Vielleicht war es Verschwendung wertvoller Munition. Aber wenigstens war es jetzt tot. Er wartete, bis die Brust des Boomers aufhörte, sich zu bewegen, und fing dann an, nach Harries’ Lancer zu suchen, ohne dabei auf die Leichen zu achten. In den Pendelkriegen hatte er Gemeinsamkeiten mit den feindlichen Soldaten erkannt, aber die Locust – die repräsentierten irgendwie all das, was schlecht an den Leuten war, sie besaßen keinerlei achtbare Vorzüge. An ihnen gab es nichts zu bemitleiden, zu lieben oder anzuerkennen.

Und sie rochen mies. Dieser Geruch klebte an ihm, bis er ihn zusammen mit Staub und Schmauch abgeduscht hatte. Von dem Lancer war nichts zu sehen. Wieder zuckte etwas in seinem Augenwinkel und er fuhr herum, obwohl er wusste, dass es nur die Müdigkeit war. Direkt vor ihm befand sich ein Ladengeschäft, dessen Eingang zum Teil von Trümmern blockiert wurde.

Es war verrückt, aber er musste es überprüfen.

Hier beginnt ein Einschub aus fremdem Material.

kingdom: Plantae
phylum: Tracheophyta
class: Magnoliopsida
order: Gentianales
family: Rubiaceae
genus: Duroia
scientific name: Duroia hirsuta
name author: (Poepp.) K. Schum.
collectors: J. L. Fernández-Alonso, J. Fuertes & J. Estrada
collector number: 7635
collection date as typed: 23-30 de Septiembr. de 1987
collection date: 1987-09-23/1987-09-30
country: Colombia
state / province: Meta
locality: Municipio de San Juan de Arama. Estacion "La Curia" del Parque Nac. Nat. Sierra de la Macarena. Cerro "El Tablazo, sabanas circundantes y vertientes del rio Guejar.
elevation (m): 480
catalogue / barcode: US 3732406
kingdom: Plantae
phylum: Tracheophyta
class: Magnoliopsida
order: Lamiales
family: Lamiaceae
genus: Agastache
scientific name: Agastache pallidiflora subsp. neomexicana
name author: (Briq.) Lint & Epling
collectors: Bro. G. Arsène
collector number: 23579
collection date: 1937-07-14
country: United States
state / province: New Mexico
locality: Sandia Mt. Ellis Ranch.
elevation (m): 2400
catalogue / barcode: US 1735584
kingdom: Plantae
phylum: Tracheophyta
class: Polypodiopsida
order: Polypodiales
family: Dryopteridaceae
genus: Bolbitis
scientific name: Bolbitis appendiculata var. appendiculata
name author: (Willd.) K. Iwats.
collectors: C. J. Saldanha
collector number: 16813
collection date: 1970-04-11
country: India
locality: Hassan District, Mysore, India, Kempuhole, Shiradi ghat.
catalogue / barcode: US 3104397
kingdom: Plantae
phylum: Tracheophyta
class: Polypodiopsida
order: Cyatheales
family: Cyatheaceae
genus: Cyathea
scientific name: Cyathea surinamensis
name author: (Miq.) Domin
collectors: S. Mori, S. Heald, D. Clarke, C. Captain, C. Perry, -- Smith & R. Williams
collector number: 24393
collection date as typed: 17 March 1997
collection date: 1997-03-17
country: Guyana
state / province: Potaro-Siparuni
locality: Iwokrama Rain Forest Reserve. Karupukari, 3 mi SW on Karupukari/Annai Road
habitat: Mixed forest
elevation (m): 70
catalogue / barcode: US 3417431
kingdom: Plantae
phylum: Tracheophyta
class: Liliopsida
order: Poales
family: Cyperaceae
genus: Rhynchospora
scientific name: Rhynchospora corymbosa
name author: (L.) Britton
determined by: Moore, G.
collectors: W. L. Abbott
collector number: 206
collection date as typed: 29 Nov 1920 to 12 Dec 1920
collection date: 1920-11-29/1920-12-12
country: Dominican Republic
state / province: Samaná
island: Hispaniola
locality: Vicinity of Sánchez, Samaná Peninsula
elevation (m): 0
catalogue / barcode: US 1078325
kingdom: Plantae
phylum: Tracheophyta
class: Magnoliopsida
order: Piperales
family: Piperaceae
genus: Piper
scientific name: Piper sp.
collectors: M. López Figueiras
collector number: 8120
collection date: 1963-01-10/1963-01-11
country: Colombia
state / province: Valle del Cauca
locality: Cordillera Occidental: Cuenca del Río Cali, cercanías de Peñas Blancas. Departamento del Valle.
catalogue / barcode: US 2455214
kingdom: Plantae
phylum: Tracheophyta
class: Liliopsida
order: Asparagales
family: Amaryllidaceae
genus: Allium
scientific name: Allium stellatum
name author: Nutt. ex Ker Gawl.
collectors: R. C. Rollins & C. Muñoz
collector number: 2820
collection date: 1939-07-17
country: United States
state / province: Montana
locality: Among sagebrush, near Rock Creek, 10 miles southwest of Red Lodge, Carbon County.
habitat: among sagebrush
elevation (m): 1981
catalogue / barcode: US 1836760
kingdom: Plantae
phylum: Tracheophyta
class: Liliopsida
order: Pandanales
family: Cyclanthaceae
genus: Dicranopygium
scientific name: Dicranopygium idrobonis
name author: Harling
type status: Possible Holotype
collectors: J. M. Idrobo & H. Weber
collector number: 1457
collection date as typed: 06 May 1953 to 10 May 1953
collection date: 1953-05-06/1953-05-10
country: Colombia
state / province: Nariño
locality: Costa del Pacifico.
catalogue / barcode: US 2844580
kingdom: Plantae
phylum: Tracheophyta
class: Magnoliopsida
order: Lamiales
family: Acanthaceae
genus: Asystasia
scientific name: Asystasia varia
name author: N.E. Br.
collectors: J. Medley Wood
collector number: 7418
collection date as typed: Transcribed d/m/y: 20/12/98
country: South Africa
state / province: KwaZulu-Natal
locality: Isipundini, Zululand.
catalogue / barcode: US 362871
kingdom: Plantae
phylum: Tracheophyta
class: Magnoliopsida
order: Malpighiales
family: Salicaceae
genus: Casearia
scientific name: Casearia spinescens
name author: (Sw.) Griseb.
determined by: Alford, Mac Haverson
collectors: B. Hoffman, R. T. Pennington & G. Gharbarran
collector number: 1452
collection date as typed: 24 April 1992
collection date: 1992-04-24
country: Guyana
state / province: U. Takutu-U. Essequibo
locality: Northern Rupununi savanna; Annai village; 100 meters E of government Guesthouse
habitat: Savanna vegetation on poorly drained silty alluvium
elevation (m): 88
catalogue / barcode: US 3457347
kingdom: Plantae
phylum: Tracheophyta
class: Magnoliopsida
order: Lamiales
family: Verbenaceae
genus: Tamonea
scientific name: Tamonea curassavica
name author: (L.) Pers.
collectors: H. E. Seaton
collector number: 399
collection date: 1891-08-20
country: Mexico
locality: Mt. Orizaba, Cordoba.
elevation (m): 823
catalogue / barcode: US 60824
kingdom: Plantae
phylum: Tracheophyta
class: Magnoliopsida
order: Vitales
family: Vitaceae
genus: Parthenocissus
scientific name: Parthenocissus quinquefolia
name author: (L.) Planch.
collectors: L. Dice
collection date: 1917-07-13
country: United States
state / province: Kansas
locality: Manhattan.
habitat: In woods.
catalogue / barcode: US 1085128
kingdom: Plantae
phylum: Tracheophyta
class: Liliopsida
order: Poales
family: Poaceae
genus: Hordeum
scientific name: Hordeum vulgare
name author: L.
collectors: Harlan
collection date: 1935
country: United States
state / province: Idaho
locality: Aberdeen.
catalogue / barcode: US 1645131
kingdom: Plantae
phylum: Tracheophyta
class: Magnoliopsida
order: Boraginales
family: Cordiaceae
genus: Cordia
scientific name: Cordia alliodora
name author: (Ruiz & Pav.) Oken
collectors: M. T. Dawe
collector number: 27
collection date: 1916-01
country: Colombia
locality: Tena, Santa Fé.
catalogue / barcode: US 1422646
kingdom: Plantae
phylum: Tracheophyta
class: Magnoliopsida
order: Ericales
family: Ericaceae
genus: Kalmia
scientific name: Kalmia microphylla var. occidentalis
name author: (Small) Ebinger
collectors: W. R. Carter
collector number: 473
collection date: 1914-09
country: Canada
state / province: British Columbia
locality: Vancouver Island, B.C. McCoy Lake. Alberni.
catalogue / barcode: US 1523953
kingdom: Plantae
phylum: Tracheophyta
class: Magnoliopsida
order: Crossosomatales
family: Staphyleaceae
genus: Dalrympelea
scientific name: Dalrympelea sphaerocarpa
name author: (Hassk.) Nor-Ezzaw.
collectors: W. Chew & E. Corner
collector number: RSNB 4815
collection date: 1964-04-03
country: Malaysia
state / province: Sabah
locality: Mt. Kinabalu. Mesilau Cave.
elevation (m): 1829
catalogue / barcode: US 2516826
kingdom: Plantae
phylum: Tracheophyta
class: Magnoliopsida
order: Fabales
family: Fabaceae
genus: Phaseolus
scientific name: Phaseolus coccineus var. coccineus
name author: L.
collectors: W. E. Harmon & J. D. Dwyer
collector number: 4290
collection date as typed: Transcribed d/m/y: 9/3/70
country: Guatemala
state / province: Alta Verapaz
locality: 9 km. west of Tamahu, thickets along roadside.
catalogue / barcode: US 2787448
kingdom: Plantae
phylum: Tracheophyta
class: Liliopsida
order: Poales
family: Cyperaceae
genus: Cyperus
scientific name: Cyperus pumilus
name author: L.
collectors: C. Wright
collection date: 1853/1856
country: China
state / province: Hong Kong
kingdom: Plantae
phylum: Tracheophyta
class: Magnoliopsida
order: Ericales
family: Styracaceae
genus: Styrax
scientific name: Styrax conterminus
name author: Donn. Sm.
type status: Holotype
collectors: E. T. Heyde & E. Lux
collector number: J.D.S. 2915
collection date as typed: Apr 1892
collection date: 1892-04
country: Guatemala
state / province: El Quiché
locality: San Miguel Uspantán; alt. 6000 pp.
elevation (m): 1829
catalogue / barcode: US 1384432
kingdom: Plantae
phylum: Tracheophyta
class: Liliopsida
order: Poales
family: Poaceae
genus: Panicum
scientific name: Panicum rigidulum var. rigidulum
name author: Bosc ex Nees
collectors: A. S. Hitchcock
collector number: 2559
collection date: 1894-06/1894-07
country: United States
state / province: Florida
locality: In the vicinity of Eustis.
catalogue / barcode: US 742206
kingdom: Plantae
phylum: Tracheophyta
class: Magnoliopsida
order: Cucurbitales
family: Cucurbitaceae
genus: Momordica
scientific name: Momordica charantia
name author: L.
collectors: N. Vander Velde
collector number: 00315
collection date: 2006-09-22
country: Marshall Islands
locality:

Als Dom mit erhobenem Gewehr durch die Öffnung trat, glaubte er ein Schlachthaus zu betreten. Überall zwischen dem Schutt der eingestürzten Decke lagen Leichen verstreut. In dem verrauchten Zwielicht konnte er Arme und Beine aus dem Schutt ragen sehen und sein erster Gedanke war, dass ein Haufen Gestrandeter hier gelebt haben musste, als das Gebäude unter Beschuss geriet.

Für eine Sekunde glaubte er, er sei auf eine Leiche getreten, und schreckte zurück, aber das laute Knacken unter seinen Stiefeln klang nicht nach Knochen, es klang wie …

Plastik.

Erst jetzt erkannte er, dass die Leichen bloß alte Schaufensterpuppen waren, denen man jedes wieder verwertbare Material abgezogen hatte. Er hob einen vereinzelten Unterarm auf. Sogar die kleinen metallenen Kugelgelenke fehlten an beiden Enden. Er kam sich blöd vor, aber er wusste, dass er nicht der erste Kerl war, der im Eifer des Gefechts diesen Fehler machte.

Dom konnte jetzt das abgehackte Wummern des eintreffenden Raven hören. Er bahnte sich seinen Weg zum Ausgang und blinzelte ins Tageslicht der Einkaufspassage, das den Rest dieses Ortes in relative Dunkelheit tauchte. Sein Magen knurrte und er kramte in seiner Gürteltasche nach einer Trockenration, um den gröbsten Hunger zu vertreiben. Genau in diesem Moment, er hatte die Plastikfolie noch zwischen den Zähnen, um den Riegel aufzureißen, blickte er auf und starrte in den Lichtstrahl eines Gewehrscheinwerfers.

Noch bevor ihm bewusst wurde, was eigentlich los war, legte er an. Er feuerte.